Executing a Power of Attorney can solve or create problems. It is important to know how they work and how dangerous they can be.
Most Estate Plans include a Power of Attorney. They can be very useful to avoid a court appointed guardianship. However, the person entrusted must be chosen carefully.
A Power-of-Attorney grants a third party the right to make decisions and enter into binding contracts on your behalf.
In Estate Planning signing a Power of Attorney is used to plan for incapacity.

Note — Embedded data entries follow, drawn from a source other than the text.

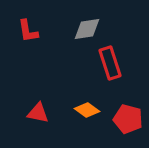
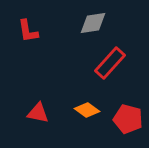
gray diamond: moved 6 px right, 6 px up
red rectangle: rotated 60 degrees clockwise
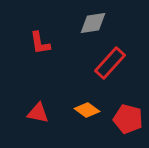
red L-shape: moved 12 px right, 12 px down
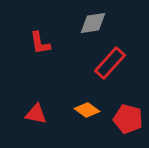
red triangle: moved 2 px left, 1 px down
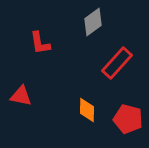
gray diamond: moved 1 px up; rotated 28 degrees counterclockwise
red rectangle: moved 7 px right
orange diamond: rotated 55 degrees clockwise
red triangle: moved 15 px left, 18 px up
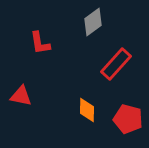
red rectangle: moved 1 px left, 1 px down
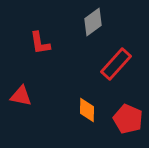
red pentagon: rotated 8 degrees clockwise
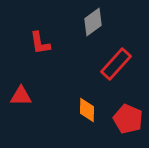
red triangle: rotated 10 degrees counterclockwise
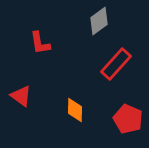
gray diamond: moved 6 px right, 1 px up
red triangle: rotated 35 degrees clockwise
orange diamond: moved 12 px left
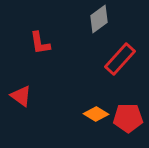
gray diamond: moved 2 px up
red rectangle: moved 4 px right, 5 px up
orange diamond: moved 21 px right, 4 px down; rotated 60 degrees counterclockwise
red pentagon: moved 1 px up; rotated 24 degrees counterclockwise
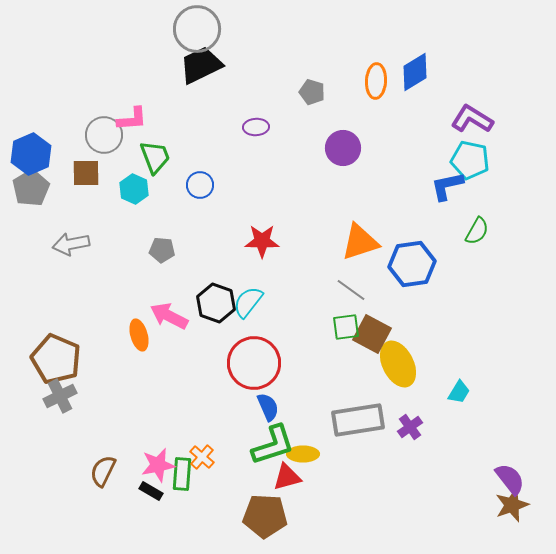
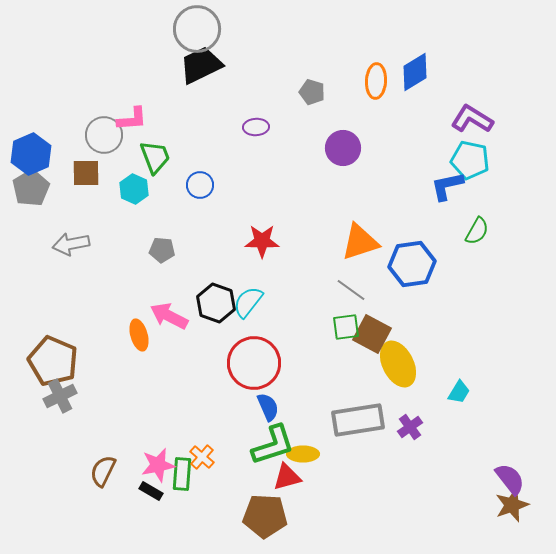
brown pentagon at (56, 359): moved 3 px left, 2 px down
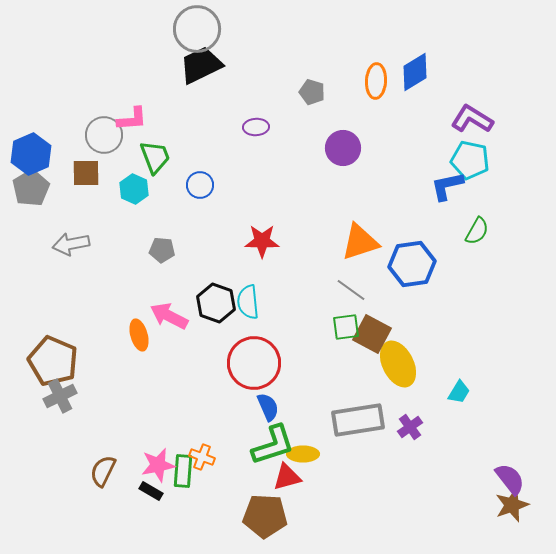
cyan semicircle at (248, 302): rotated 44 degrees counterclockwise
orange cross at (202, 457): rotated 20 degrees counterclockwise
green rectangle at (182, 474): moved 1 px right, 3 px up
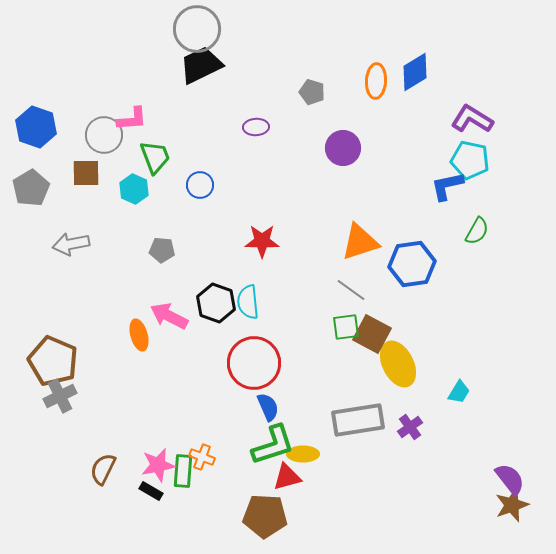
blue hexagon at (31, 154): moved 5 px right, 27 px up; rotated 18 degrees counterclockwise
brown semicircle at (103, 471): moved 2 px up
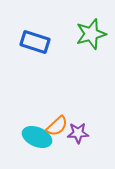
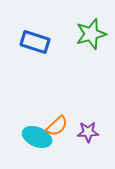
purple star: moved 10 px right, 1 px up
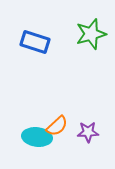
cyan ellipse: rotated 16 degrees counterclockwise
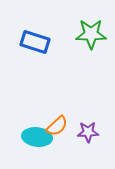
green star: rotated 16 degrees clockwise
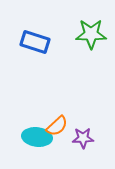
purple star: moved 5 px left, 6 px down
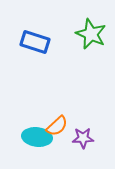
green star: rotated 24 degrees clockwise
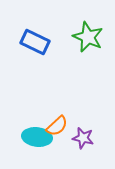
green star: moved 3 px left, 3 px down
blue rectangle: rotated 8 degrees clockwise
purple star: rotated 15 degrees clockwise
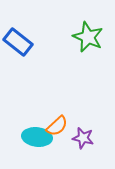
blue rectangle: moved 17 px left; rotated 12 degrees clockwise
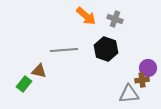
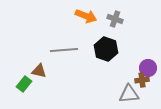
orange arrow: rotated 20 degrees counterclockwise
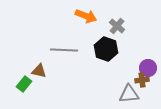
gray cross: moved 2 px right, 7 px down; rotated 21 degrees clockwise
gray line: rotated 8 degrees clockwise
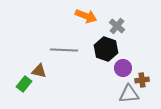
purple circle: moved 25 px left
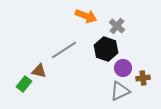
gray line: rotated 36 degrees counterclockwise
brown cross: moved 1 px right, 2 px up
gray triangle: moved 9 px left, 3 px up; rotated 20 degrees counterclockwise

There are reasons to execute a Power of Attorney when incapacity is not an issue. These may include granting someone the power to execute a real estate contract or mortgage for a spouse who is away or deployed. However, this article will primarily address using a Power of Attorney for potential events of incapacity.
What happens if someone becomes incapacitated and has no plans in place?
If someone becomes incompetent without a Power of Attorney there is nobody legally authorized to handle affairs, sign checks and pay bills, transact any business or make health care and other personal care decisions. The interested parties must go through cumbersome process to have person declared incompetent,and appoint a guardian.
Standard Powers of Attorney often do not permit the person chosen to engage in advanced Medicaid or Veterans Benefits training.
Common Mistakes in Powers of Attorney
- Requiring Incompetence: Many POAs contain a provision requiring one or more doctors to declare that a person has become incompetent. This can be a bad idea for several reasons:
- Doctors are extremely reluctant to make such determinations;
- Doctors rarely have sufficient time make these evaluations;
- Patients may be able to conceal issues; and
- Examinations rarely reveal financial incompetence.
- Insufficient Forms: The internet is ripe with POA forms that are not sufficient to meet contingencies that arise. Typically these do not have sufficient permissions to enable an agent to make or change plans to benefit the principal who granted the powers.